* YOUR ASSIGNMENT
Copy out precisely the lines from the start of the data through the line with "G04 Gerber Fmt", and keep pictures out of it.
= Beginning of Section =
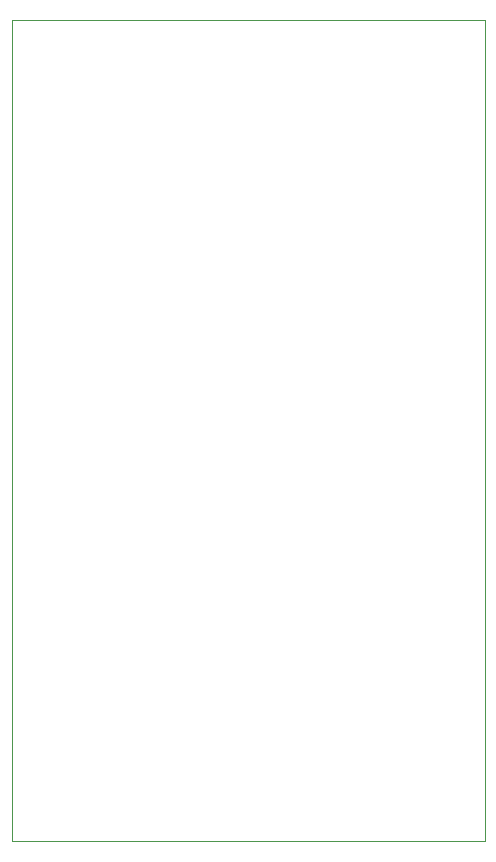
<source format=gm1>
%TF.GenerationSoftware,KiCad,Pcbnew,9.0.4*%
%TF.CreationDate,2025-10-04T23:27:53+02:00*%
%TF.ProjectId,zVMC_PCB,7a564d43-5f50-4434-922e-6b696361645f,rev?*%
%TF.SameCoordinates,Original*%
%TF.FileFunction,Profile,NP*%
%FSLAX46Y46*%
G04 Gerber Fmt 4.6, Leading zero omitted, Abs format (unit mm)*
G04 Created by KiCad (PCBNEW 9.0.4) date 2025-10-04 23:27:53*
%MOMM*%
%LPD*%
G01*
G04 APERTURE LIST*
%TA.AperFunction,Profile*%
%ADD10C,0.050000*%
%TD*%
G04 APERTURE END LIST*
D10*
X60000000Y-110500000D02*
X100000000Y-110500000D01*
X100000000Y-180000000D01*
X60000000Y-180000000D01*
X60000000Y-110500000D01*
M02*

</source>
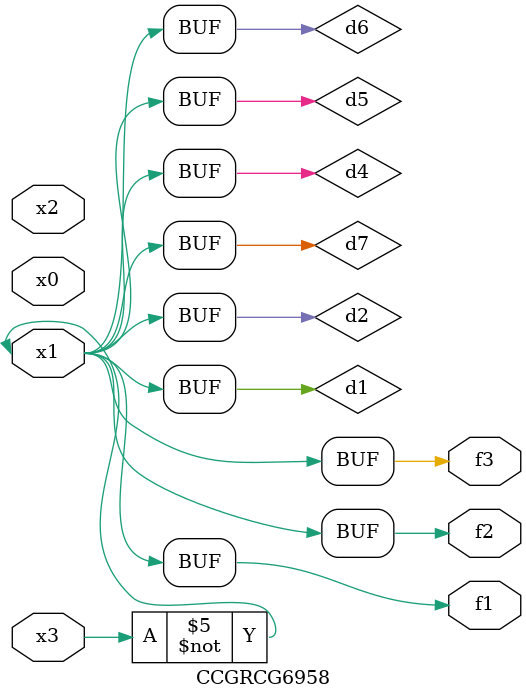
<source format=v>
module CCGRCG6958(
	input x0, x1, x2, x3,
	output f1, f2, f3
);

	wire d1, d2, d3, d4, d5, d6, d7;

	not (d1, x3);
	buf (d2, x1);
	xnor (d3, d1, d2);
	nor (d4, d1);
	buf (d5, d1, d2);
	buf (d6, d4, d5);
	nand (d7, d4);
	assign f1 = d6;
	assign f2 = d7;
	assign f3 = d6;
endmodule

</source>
= End of Section =
* ANSWER BELOW
<source format=gm1>
%TF.GenerationSoftware,KiCad,Pcbnew,9.0.4*%
%TF.CreationDate,2025-10-04T23:27:53+02:00*%
%TF.ProjectId,zVMC_PCB,7a564d43-5f50-4434-922e-6b696361645f,rev?*%
%TF.SameCoordinates,Original*%
%TF.FileFunction,Profile,NP*%
%FSLAX46Y46*%
G04 Gerber Fmt 4.6, Leading zero omitted, Abs format (unit mm)*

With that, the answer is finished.